Jenny Waldman, director of Art Fund, says:

“We are so excited to have played a part in bringing the Herefordshire Hoard home. The story of this extraordinary treasure, which lay undisturbed for over 1000 years only to fall into the wrong hands, cannot fail to fascinate. Hereford Museum and Art Gallery is the best possible place to share these evocative objects with as many people as possible, now and for future generations. It is thanks to our members that Art Fund can support such important acquisitions.”

Karen Everett, chief executive of the Sainsbury Family Charitable Trusts, of which the Headley Trust is one of the largest trusts, says:

“Our trustees are delighted to be able to help save the Herefordshire Hoard for the county and the nation. The Headley Trust has been helping regional museums acquire treasure and valuable archaeological finds of considerable local, and sometimes national significance, for nearly 20 years. During that time the trust has awarded grants to over 90 different regional museums, art galleries and heritage centres for over 350 items, and the trustees are very pleased to be able to help on this occasion.”

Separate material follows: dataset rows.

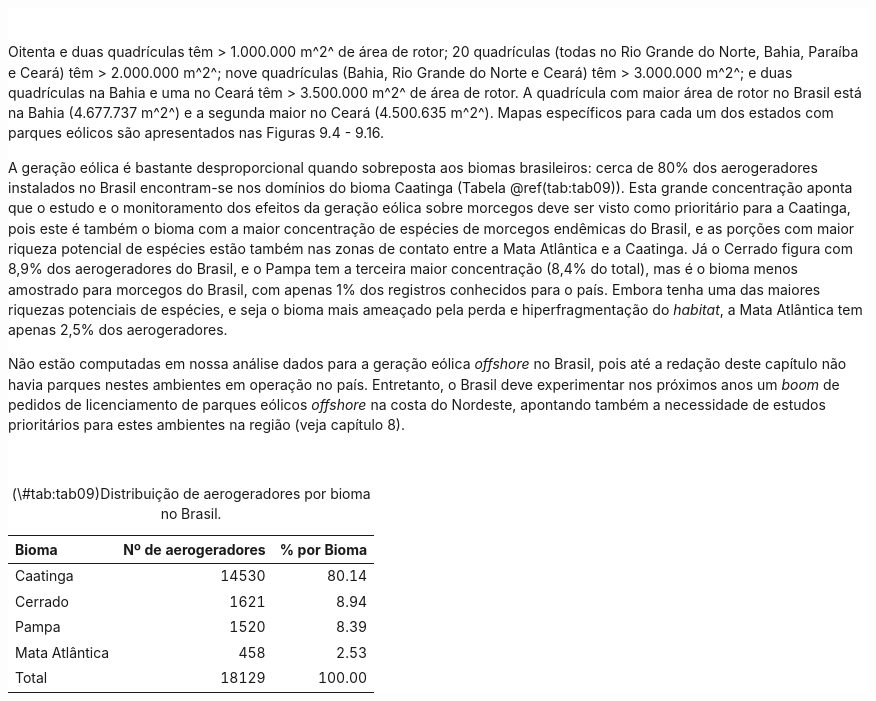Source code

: <br>

Oitenta e duas quadrículas têm > 1.000.000 m^2^ de área de rotor; 20 quadrículas (todas no Rio Grande do Norte, Bahia, Paraíba e Ceará) têm > 2.000.000 m^2^; nove quadrículas (Bahia, Rio Grande do Norte e Ceará) têm > 3.000.000 m^2^; e duas quadrículas na Bahia e uma no Ceará têm > 3.500.000 m^2^ de área de rotor. A quadrícula com maior área de rotor no Brasil está na Bahia (4.677.737 m^2^) e a segunda maior no Ceará (4.500.635 m^2^). Mapas específicos para cada um dos estados com parques eólicos são apresentados nas Figuras 9.4 - 9.16.  


A geração eólica é bastante desproporcional quando sobreposta aos biomas brasileiros: cerca de 80% dos aerogeradores instalados no Brasil encontram-se nos domínios do bioma Caatinga (Tabela \@ref(tab:tab09)). Esta grande concentração aponta que o estudo e o monitoramento dos efeitos da geração eólica sobre morcegos deve ser visto como prioritário para a Caatinga, pois este é também o bioma com a maior concentração de espécies de morcegos endêmicas do Brasil, e as porções com maior riqueza potencial de espécies estão também nas zonas de contato entre a Mata Atlântica e a Caatinga. Já o Cerrado figura com 8,9% dos aerogeradores do Brasil, e o Pampa tem a terceira maior concentração (8,4% do total), mas é o bioma menos amostrado para morcegos do Brasil, com apenas 1% dos registros conhecidos para o país. Embora tenha uma das maiores riquezas potenciais de espécies, e seja o bioma mais ameaçado pela perda e hiperfragmentação do *habitat*, a Mata Atlântica tem apenas 2,5% dos aerogeradores.  

Não estão computadas em nossa análise dados para a geração eólica *offshore* no Brasil, pois até a redação deste capítulo não havia parques nestes ambientes em operação no país. Entretanto, o Brasil deve experimentar nos próximos anos um *boom* de pedidos de licenciamento de parques eólicos *offshore* na costa do Nordeste, apontando também a necessidade de estudos prioritários para estes ambientes na região (veja capítulo 8).  

<br>


<table class="table table-striped table-hover table-condensed table-responsive" style="width: auto !important; margin-left: auto; margin-right: auto;border-bottom: 0;">
<caption>(\#tab:tab09)Distribuição de aerogeradores por bioma no Brasil.</caption>
 <thead>
  <tr>
   <th style="text-align:left;"> Bioma </th>
   <th style="text-align:right;"> Nº de aerogeradores </th>
   <th style="text-align:right;"> % por Bioma </th>
  </tr>
 </thead>
<tbody>
  <tr>
   <td style="text-align:left;"> Caatinga </td>
   <td style="text-align:right;"> 14530 </td>
   <td style="text-align:right;"> 80.14 </td>
  </tr>
  <tr>
   <td style="text-align:left;"> Cerrado </td>
   <td style="text-align:right;"> 1621 </td>
   <td style="text-align:right;"> 8.94 </td>
  </tr>
  <tr>
   <td style="text-align:left;"> Pampa </td>
   <td style="text-align:right;"> 1520 </td>
   <td style="text-align:right;"> 8.39 </td>
  </tr>
  <tr>
   <td style="text-align:left;"> Mata Atlântica </td>
   <td style="text-align:right;"> 458 </td>
   <td style="text-align:right;"> 2.53 </td>
  </tr>
  <tr>
   <td style="text-align:left;"> Total </td>
   <td style="text-align:right;"> 18129 </td>
   <td style="text-align:right;"> 100.00 </td>
  </tr>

Councillor Gemma Davies, cabinet member for commissioning, procurement and assets, says:

“I feel genuinely emotional about this. First, I want to say a massive thanks to the organisations that looked so favourably on our applications and awarded us funding to secure the hoard for the people of Herefordshire. Without the unbelievably generous support of the NHMF, the Art Fund, Garfield Weston Foundation and the Headley Trust, it’s highly unlikely we would be here celebrating the conclusion of our fundraising campaign.

“It’s also impossible to know how to adequately thank members of the public for their generosity. In the midst of a cost of living crisis, it’s amazing that our residents had the presence of mind to grasp how important it is to house the hoard in its home county. Playing a starring role in a redeveloped museummeans the treasure will turbocharge our tourist economy by attracting vastly more visitors to Herefordshire. As well as people coming in from outside the county, the exquisite artefacts that make up the hoard will also support education programmes run in Herefordshire schools and colleges, helping our young people better understand the county’s ancient history. Huge thanks must also go to HMSSG, our partners who, as a charity, were able to successfully secure grant funding for the campaign.

“For me, this sensational success marks a new beginning for Herefordshire’s cultural offering. Thanks to absolutely everybody involved for making this happen.”

Judy Stevenson, Hereford Museum team leader, adds:

“We couldn’t be more thrilled about this. Everyone at the museum service is over the moon knowing the hoard is coming home, where it can be cherished by the people who deserve it most – the people of Herefordshire. Thanks to everyone involved.”